Sesame has not operated as a network for advisers since July after agreeing to conduct a review of pension transfer advice in 2013. The review, which is likely to be completed next year, followed a hefty £6m fine by the Financial Conduct Authority for operating poor systems and controls.
Sesame would pay any compensation due; however, the company does have the right to claim costs from its former advisers. According to Money Marketing, former advisers are preparing their defence because the business they conducted had already been approved by Sesame.

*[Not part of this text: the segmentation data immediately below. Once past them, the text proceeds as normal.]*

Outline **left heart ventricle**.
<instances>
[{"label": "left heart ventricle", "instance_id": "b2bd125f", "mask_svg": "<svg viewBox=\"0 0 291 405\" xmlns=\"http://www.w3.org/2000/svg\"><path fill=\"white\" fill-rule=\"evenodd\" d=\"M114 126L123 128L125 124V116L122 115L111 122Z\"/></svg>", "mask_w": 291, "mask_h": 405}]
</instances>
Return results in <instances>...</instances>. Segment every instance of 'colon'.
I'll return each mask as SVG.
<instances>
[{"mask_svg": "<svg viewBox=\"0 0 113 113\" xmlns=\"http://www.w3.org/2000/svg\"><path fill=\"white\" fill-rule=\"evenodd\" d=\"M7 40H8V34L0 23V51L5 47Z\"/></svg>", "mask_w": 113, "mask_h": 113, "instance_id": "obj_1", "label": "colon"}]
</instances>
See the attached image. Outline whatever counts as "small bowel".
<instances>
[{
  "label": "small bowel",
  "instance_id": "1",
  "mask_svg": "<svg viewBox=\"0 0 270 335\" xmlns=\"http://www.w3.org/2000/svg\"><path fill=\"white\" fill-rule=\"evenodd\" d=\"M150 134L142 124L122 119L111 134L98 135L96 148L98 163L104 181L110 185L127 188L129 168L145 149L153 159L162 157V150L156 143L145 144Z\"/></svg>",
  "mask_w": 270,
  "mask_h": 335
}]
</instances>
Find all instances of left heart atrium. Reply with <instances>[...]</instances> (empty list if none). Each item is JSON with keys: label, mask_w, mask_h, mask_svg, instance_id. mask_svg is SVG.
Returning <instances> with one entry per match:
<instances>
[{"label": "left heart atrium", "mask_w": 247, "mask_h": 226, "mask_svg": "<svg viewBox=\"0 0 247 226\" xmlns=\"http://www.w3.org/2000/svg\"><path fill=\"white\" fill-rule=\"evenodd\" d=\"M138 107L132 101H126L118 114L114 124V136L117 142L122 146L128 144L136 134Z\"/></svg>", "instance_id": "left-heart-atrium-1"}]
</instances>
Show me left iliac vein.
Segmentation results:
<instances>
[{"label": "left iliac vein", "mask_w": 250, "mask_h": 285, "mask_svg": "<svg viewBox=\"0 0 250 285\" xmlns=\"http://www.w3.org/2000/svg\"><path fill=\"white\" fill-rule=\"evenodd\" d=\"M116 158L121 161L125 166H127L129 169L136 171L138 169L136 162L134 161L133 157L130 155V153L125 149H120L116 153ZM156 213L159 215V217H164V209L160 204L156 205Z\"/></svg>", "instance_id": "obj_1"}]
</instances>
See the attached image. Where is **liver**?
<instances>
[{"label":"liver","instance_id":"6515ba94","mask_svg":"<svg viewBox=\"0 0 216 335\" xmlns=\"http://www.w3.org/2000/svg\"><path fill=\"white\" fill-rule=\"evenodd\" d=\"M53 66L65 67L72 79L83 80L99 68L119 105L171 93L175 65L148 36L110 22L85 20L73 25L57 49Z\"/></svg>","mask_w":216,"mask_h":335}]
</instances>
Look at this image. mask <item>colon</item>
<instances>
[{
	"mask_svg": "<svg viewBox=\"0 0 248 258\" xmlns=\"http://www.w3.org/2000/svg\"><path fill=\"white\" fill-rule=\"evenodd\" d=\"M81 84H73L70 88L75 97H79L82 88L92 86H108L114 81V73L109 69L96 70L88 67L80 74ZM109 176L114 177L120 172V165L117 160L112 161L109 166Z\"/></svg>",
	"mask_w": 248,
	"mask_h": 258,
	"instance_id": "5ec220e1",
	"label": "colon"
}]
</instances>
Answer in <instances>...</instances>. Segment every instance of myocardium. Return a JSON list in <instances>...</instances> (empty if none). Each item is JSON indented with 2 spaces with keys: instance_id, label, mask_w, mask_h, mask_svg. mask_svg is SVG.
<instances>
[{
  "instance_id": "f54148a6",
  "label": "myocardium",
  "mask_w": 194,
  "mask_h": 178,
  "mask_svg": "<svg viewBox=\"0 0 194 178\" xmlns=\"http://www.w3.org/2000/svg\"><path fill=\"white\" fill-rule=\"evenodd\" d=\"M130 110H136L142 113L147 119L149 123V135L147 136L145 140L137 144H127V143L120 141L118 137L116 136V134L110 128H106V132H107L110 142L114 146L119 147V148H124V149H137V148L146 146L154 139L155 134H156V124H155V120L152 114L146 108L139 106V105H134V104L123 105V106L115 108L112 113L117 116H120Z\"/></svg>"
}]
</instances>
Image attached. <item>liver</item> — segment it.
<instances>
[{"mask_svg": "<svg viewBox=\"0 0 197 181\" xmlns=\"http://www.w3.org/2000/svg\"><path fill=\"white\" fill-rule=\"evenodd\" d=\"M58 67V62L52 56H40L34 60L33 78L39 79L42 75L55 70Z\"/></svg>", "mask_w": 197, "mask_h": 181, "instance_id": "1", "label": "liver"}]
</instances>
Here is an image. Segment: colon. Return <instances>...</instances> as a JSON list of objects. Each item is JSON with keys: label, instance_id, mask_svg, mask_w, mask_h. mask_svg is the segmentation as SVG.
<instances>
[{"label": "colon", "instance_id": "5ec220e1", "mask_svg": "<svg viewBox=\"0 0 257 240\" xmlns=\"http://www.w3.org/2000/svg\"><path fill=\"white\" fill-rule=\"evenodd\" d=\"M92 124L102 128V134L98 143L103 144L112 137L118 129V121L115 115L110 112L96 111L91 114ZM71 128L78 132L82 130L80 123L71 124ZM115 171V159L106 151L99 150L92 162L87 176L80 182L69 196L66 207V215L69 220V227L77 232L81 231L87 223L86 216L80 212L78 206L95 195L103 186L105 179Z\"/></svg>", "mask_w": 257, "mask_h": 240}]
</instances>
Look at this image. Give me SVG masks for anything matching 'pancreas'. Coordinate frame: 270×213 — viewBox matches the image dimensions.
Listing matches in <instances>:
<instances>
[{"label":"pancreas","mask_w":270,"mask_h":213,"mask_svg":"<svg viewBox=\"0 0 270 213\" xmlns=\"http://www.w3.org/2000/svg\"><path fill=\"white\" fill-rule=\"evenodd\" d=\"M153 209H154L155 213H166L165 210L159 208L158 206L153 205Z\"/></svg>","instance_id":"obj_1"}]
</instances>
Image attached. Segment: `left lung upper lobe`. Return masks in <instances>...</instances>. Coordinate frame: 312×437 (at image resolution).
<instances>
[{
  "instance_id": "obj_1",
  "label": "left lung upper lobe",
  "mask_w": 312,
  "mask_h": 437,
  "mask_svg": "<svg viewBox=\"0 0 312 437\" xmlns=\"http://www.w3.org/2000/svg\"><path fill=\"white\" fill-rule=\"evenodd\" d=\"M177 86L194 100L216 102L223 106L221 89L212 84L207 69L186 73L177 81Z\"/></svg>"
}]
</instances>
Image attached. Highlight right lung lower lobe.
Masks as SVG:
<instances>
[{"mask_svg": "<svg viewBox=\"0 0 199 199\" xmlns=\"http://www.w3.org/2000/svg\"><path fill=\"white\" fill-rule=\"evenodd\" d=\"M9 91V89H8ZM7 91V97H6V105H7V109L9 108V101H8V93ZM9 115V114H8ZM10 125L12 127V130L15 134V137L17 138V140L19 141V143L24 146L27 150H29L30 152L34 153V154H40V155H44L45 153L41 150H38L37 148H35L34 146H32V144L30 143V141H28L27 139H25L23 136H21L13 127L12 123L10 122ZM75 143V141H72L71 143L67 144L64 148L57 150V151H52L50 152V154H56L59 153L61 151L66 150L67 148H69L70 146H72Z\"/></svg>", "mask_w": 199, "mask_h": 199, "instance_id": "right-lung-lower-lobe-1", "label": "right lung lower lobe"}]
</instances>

Worrying time for financial advisers
Advisers could have to pay out thousands of pounds relating to any cases they were involved with that were deemed to have resulted in ‘unsuitable recommendations’. Although advisers will have insurance, there is generally an excess per case and the professionals will have to pay out of their own wages or commission; for example, one adviser told FTAdviser that he could face a bill of around £20,000.
If advisers and their companies have to pay out in the Sesame case, this could have serious implications for the sector. Money that would otherwise have been invested in new staff, for example, could have to be put aside to pay Sesame. Some advisers may also have second thoughts about remaining in a business that could leave them out of pocket.
The Sesame claims will be closely followed by everyone in the financial sector. Financial advisers face a whole plethora of rules and regulations that govern how they should conduct business and what advice they can give. At times it must seem difficult to keep on top of the rulings to ensure that they do not face fines or fall foul of the Financial Conduct Authority.
Software can boost advisers’ productivity
One way to help is by offloading the back and front office tasks or by installing software to automate these areas of work. Using IFA software also frees up advisers’ time so that they can spend more time in front of their clients or chasing new leads.
This should help advisers be more profitable while staying within the law.